LYNCHBURG, Va. (WFXR) — On Sunday afternoon in Lynchburg, Riverside Park was a bit more colorful than usual.

A non-violent protest was held to advocate for justice not only for black lives, but also for the lives recognized in the month of June: the LGBTQ community.

“It’s also pride month,” said protest organizer Stacey O’Hara. “And so we were wanting remember the queer black lives that also matter.”

O’Hara said she was only expecting around 50 people at the event on Sunday, June 7, but instead, hundreds showed up.

“It makes me feel very encouraged, very loved, and I hope… my goal is that the black queer community feels that love and the inspiration and the joy and the acceptance,” O’Hara said.

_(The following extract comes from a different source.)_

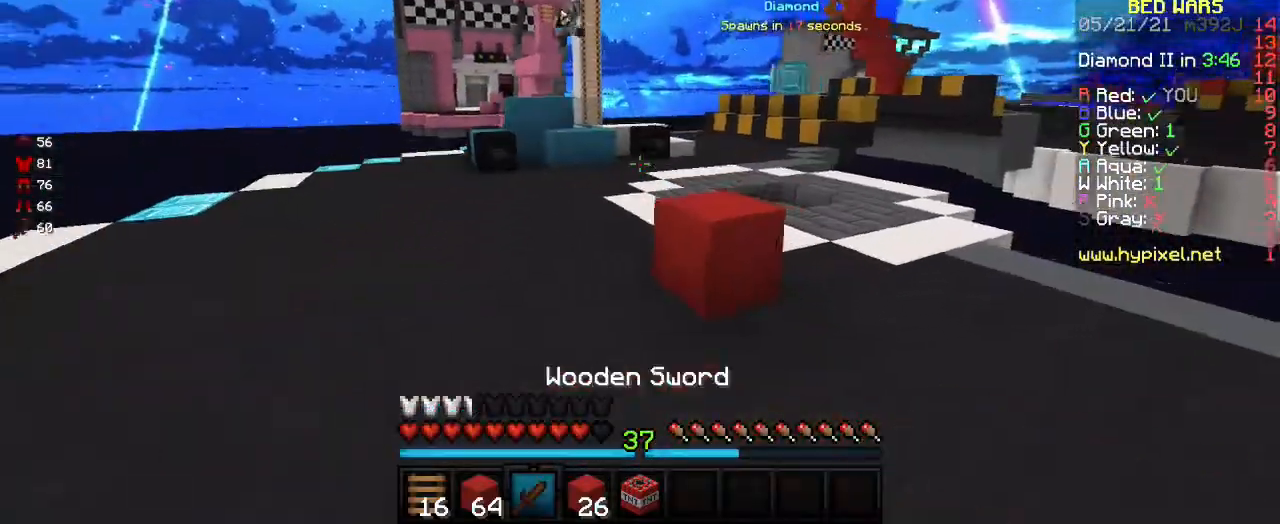
{"keys": ["a", "w"], "mouse": [], "events": [[234, "w", "down"], [300, "d", "up"], [334, "a", "down"]]}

“I was nervous,” said local activist Jackie Canada. “I was scared. I was like ‘ You don’t know what’s going to happen.'”

Canada and O’Hara both emphasized their appreciation from the white community in this protest.

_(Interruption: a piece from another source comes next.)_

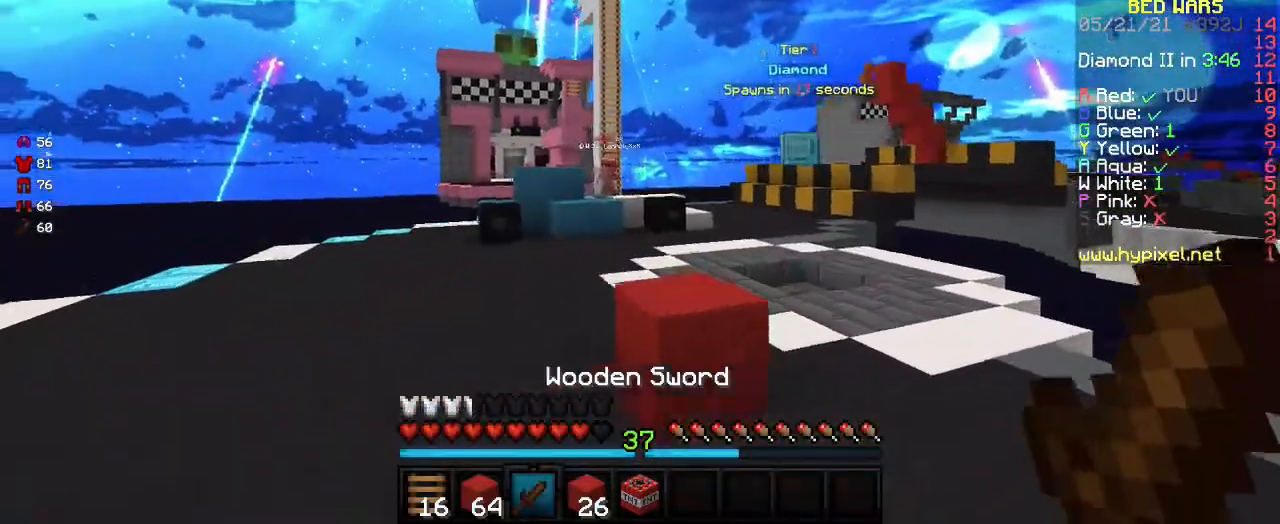
{"keys": ["w"], "mouse": [], "events": [[200, "a", "up"]]}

“Back in the day, you didn’t see, you know, a lot of white people standing with us. Today, they outnumbered us,” Canada said. “I mean, they showed us love. They rooted for us. They’ve been out here in the streets, and it’s hot out here! Today showed that we really do have people for us and by out side, and that made me happy.”

Canada started her own LGBTQ family — or support group for LGBTQ members — in 2018 known as the House of Flavaaz. Canada knows how much support means to the LGBTQ community.

“It’s important because I’ve seen, you know, transgenders lose their life,” Canada said, wiping tears from her eyes. “I’ve witnessed, you know, people in the gay community, as far as, you know, lesbians and gay, you know. They had no one.”

“People of color and the queer community, when they’re mixed together, they very very rarely see any justice or peace,” O’Hara added.

The fight for justice doesn’t end here, according to Canada. In fact, it goes beyond her generation, to her children when it comes time for them to take up the mantle.

“Don’t teach them to hate,” Canada said. “It’s okay to love. It’s okay to see people in the world for who they area. You don’t have to teach them to look at someone funny or ask ‘are you a boy?’ or ‘are you a girl?’ Just treat us equally.”